Closed vladradishevsky closed 3 years ago

vladradishevsky commented 4 years ago

Hello

I have 200k documents and I create 100 topics. I look at the terms and see that the topics are good. But when I want to look at examples for each topic I do probs, _ = topic_model.transform(count_matrix, details=True). Then I create new column for each for example dataframe['topic=0']=pd.Series(probs[:, 0]). Then I sort dataframe by prob value decrease and I see that about 1/3 of the document is relevant to the topic but others are irrelevant. Moreover no one word intersects between documents and topic. No indication of similarity between documents and topic.

I noticed that last ~10 topics have few words (3-8) in get_topics method result, random words and prob values ~ 0.2-0.3 which is above average

Could you advise me how I can change the model, in particular, recalculation of probability estimates document-topic ? Ty

ryanjgallagher commented 4 years ago

@gregversteeg Could this have to do with certain words not appearing in a topic contributing to that topic having a higher probability for a document?

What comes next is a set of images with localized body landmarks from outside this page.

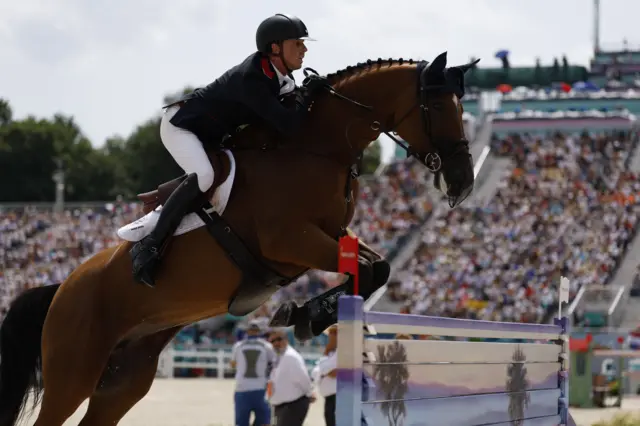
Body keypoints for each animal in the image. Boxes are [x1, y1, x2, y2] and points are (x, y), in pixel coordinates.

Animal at [0, 51, 476, 424]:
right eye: (439, 106)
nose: (463, 183)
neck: (316, 149)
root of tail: (61, 287)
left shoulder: (333, 236)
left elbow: (378, 267)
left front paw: (303, 314)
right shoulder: (292, 240)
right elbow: (367, 269)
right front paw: (302, 314)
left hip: (124, 379)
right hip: (74, 372)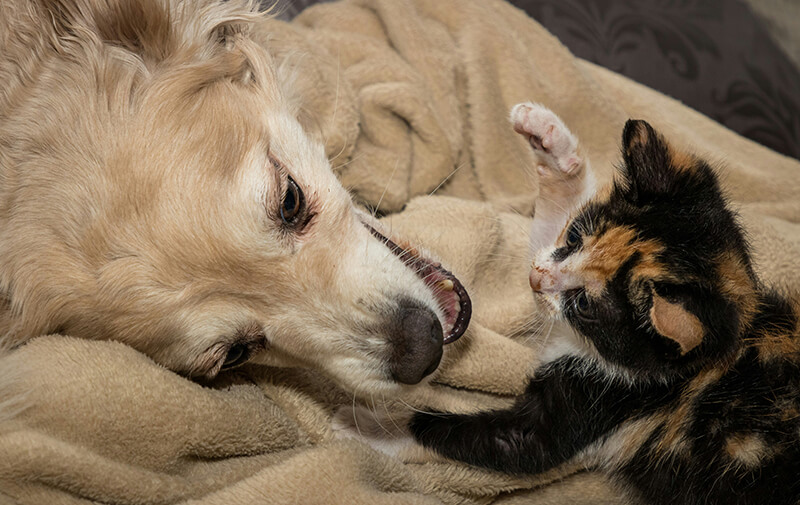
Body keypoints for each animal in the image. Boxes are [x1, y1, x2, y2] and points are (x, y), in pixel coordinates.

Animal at [406, 103, 800, 504]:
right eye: (574, 237)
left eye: (583, 305)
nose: (535, 279)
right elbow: (546, 234)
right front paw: (549, 140)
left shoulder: (605, 399)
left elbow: (519, 444)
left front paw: (396, 423)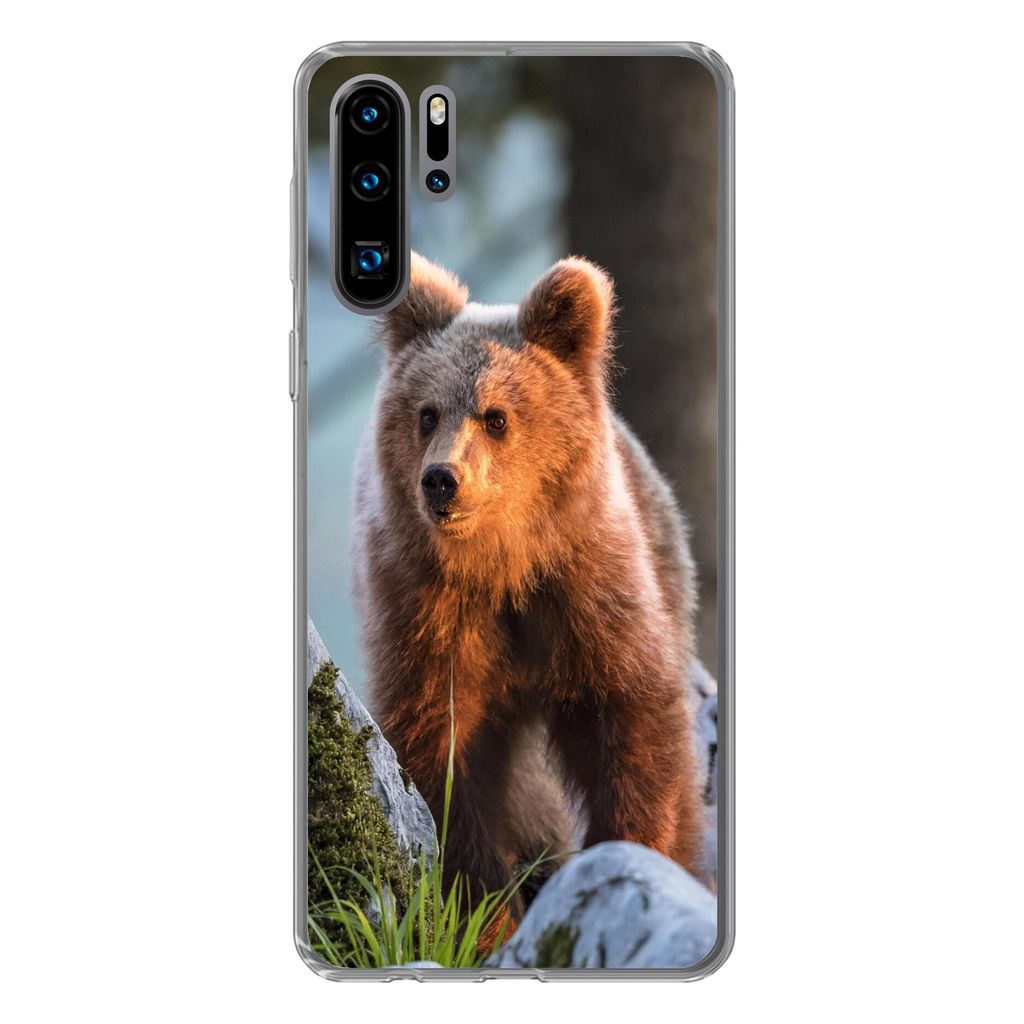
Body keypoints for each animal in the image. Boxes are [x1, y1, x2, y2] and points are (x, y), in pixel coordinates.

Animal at [352, 252, 706, 910]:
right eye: (427, 413)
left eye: (496, 417)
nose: (442, 480)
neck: (503, 565)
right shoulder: (427, 610)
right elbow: (443, 752)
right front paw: (488, 903)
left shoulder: (587, 586)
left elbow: (633, 720)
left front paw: (635, 849)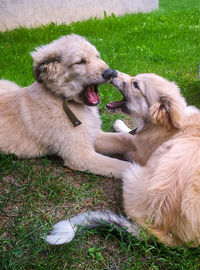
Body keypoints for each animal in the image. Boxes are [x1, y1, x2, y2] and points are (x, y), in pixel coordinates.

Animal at [0, 34, 133, 178]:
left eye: (97, 56)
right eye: (80, 61)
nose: (111, 73)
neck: (63, 99)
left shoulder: (93, 134)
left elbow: (124, 138)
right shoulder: (80, 155)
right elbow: (125, 166)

gregversteeg commented 4 years ago

Am I understanding correctly: the issue is that some documents have high probability for a topic, but the top words for that topic don't appear in the document?
Ryan's point is a possibility, but I think a more likely culprit is document length. This model is fundamentally binary; it doesn't use counts it just binarizes them so any number of counts greater than 0 gets a 1. This may be an issue if you have documents that have very different lengths. A long document will get a lot more "1"'s than a short one. You could check if your example involves the longer documents. Another check would be to use only the first K words of each document, re-train and see if results are very different. If this is the issue, you could break up long documents into sub-documents.